■ **Tugas 1**
Tuliskan ulang dengan persis bagian tulisan tentang rasa syukur, mulai dari "Siang itu, Jakarta" sampai dengan "yang sedang makan.".
■ **Tugas 2**
Menurut tulisan tentang rasa syukur, berapa kira-kira umur pemuda yang menyemir sepatu itu?
■ **Tugas 3**
Teruskan tulisan tentang rasa syukur, dimulai tepat setelah kalimat terakhir yang ditampilkan.

■ **Bacaan Latihan**
■ ■ ■ ■ ■

Digital Clock with Islamic Ornament

Rabu, 04 Mei 2011

KEPUASAN ADA DI RASA SYUKUR

Dua hal apabila dimiliki oleh seseorang dia dicatat oleh Allah sebagai orang yang bersyukur dan sabar. Dalam urusan agama (ilmu dan ibadah) dia melihat kepada yang lebih tinggi lalu meniru dan mencontohnya. Dalam urusan dunia dia melihat kepada yang lebih bawah, lalu bersyukur kepada Allah bahwa dia masih diberi kelebihan. (HR. Tirmidzi)

Siang itu, Jakarta begitu cerah, secerah wajah kami yang baru saja gajian. Temanku tiba-tiba nelpon. “Makan siang yuk”, ajaknya. “Oke”, jawabku. So she picked me up at the lobby of Jakarta Stock Exchange Building.

Selepas SCBD, kami masih belum ada ide mau makan dimana. Ide ke soto Pak Sadi segera terpatahkan begitu melihat bahwa yang parkir sudah sampai sebrang-sebrang, motor dan mobil antri menunggu “boss”nya yang sedang makan.

Akhirnya kami memutuskan makan gado-gado di Kertanegara. Bisa makan di mobil soalnya sampai di sana masih sepi. Baru ada beberapa mobil. Kami masih bisa memilih parkir yang enak. Mungkin karena setelah pada jumatan. Begitu parkir, seperti biasa, calo-calo warung gado-gado sudah menanyakan mau makan apa, minum apa.

Kami pesan dua porsi gado-gado + minuman manis dalam botol (maaf gak mau sebut merek, ntar disangka iklan). Sambil menunggu pesanan, kami-pun ngobrol. So, sedang asyik-asyiknya ngobrol, tiba-tiba kami dikagetkan dengak kehadiran seorang pemuda lusuh nongol di jendela mobil kami, yang membuat kami agak kaget.

“Semir om?” tanyanya, sambil memberikan senyum terbaiknya.

Aku lirik sepatuku. Ugh, kapan ya terakhir aku nyemir sepatuku sendiri? Aku sendiri lupa. Saking lamanya. Maklum, aku kan karyawan sok sibuk…Tanpa sadar tangan ku membuka sepatu dan memberikannya pada dia.

Dia menerimanya lalu membawanya ke emperan sebuah rumah. Tempat yang terlihat dari tempat kami parkir. Tempat yang cukup teduh. Mungkin supaya nyemirnya nyaman.

Pesanan kami pun datang. Kami makan sambil ngobrol. Sambil memperhatikan pemuda tadi nyemir sepatu ku. Pembicaraan pun bergeser ke pemuda itu. Umurnya sekitar 20-an. Terlalu tua untuk jadi penyemir sepatu. Biasanya pemuda umur segitu kalo tidak jadi tukang parkir or jadi kernet,ya jadi pak ogah.

■ ■ ■ ■ ■

■ **Data Tercatat**
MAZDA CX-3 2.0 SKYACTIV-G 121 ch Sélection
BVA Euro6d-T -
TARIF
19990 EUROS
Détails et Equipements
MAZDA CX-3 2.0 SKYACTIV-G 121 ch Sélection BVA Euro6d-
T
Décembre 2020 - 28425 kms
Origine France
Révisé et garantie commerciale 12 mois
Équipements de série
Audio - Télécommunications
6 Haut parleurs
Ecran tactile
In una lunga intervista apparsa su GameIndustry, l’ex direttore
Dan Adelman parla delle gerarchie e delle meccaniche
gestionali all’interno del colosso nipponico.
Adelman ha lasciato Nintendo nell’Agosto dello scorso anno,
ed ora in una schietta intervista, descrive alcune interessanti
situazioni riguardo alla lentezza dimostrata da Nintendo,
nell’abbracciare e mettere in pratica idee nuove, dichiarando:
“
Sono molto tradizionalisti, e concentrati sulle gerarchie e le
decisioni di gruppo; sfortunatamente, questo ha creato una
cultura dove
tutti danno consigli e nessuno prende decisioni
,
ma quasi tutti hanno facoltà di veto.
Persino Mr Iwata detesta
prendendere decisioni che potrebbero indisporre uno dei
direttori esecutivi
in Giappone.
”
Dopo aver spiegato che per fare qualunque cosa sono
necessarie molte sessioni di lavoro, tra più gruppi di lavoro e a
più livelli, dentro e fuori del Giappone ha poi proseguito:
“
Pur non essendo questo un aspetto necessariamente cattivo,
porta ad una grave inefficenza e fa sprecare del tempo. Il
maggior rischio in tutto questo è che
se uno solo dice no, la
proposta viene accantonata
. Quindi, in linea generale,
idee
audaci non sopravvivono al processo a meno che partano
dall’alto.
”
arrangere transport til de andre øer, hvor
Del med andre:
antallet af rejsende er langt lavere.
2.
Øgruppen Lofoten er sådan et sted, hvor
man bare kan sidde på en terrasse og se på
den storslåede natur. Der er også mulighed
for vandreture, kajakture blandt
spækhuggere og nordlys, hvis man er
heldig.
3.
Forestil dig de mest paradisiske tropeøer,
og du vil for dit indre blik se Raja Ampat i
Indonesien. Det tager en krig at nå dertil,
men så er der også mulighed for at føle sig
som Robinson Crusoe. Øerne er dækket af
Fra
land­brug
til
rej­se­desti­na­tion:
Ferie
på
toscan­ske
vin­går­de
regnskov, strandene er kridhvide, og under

■ ■ ■ ■ ■

■ **Jawaban Latihan 1**
Siang itu, Jakarta begitu cerah, secerah wajah kami yang baru saja gajian. Temanku tiba-tiba nelpon. “Makan siang yuk”, ajaknya. “Oke”, jawabku. So she picked me up at the lobby of Jakarta Stock Exchange Building.

Selepas SCBD, kami masih belum ada ide mau makan dimana. Ide ke soto Pak Sadi segera terpatahkan begitu melihat bahwa yang parkir sudah sampai sebrang-sebrang, motor dan mobil antri menunggu “boss”nya yang sedang makan.

■ **Jawaban Latihan 2**
Umurnya sekitar 20-an.

■ **Jawaban Latihan 3**
Perlahan kami perhatikan, pandangan mata pemuda itu tampak kosong. Absent minded. Seperti orang sedih. Seperti ada yang dipikirkan. Tangannya seperti menyemir secara otomatis. Kadang-kadang matanya melayang ke arah mobil-mobil yang hendak parkir (sudah mulai ramai).

Lalu pandangannya kembali kosong. Perbincangan kami mulai ngelantur kemana-mana. Sampai kami main tebak-tebakan tentang kira-kira umur dia berapa, pagi tadi dia mandi apa enggak, kenapa dia jadi penyemir dll. Kami masih makan saat dia selesai menyemir.

Dia menyerahkan sepatunya pada ku. Belum lagi dia kubayar, dia bergerak menjauh, menuju mobil-mobil yang parkir sesudah kami.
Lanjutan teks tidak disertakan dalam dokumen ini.